The aggressive nature of this tumor is reflected in its poor histologic differentiation, the presence of necrosis and a high proliferation rate as assessed by Ki-67 labeling index. The Ki-67 antigen is a nonhistone protein, is a DNA-binding nuclear protein expressed in proliferating cells (G1, S, G2 and M phases), but not in quiescent (G0) cells and hence is widely used to determine tumor proliferation rate [23]. Another critical finding of our case is that malignant evolution of CEOT is linked to the loss of the tumor suppressor gene p53 transcriptional activity. The p53 protein which is commonly known as the “guardian of the genome” is the most frequently mutated gene in human cancers, including oral cancers [24-26]. To prevent replication of cells with damaged DNA, p53 protein causes cell cycle arrest for DNA repair or apoptosis at the G1-S boundary [24, 25]. Hence, the loss of p53 function in cells makes them susceptible to accumulate variety of genetic defects at an elevated rate resulting in malignant transformation and progression [24, 25]. In malignant tumor cells, p53 gene abnormalities lead to either loss of the p53 translational product, as in our case, or overexpression of functionally inactive mutant p53 protein[25]. Loss of p53 transcriptional activity is one of the earliest events in the natural history of cancer which confers tumor cells the two most important phenotypes: (1) a growth advantage for clonal expansion by escaping G1 checkpoint arrest and apoptosis; (2) genomic instability and acquisition of more oncogenic mutations.
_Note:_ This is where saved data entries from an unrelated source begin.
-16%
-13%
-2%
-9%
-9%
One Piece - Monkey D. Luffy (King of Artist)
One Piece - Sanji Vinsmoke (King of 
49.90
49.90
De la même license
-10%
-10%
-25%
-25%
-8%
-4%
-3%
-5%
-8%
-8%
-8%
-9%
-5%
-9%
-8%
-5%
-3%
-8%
Our finding that the expression of p53 protein in the nuclei of tumor cells found in the benign portion of this tumor but not in its malignant component indicates that loss p53 function may play a significant role in the malignant transformation of CEOT.
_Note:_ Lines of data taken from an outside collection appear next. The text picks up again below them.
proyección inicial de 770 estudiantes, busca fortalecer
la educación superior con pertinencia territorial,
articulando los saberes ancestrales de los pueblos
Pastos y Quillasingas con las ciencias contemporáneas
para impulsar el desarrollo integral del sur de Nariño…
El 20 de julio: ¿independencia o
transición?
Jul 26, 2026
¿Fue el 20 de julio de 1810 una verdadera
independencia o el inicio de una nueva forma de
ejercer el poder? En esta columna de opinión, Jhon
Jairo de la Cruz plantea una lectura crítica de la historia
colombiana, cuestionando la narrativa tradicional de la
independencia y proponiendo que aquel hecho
In conclusion, we present a case of malignant evolution of a CEOT with histologic evidence of de-differentiation into a poorly differentiated squamous cell carcinoma. Histologic and immunohistochemical observations support the presence of two distinct components representing a benign CEOT and a malignant odontogenic carcinoma within the same tumor. Unfortunately, this led to sampling error at the initial incisional biopsy which resulted in dramatically different disease course and treatment outcome from previously reported cases of malignant CEOT.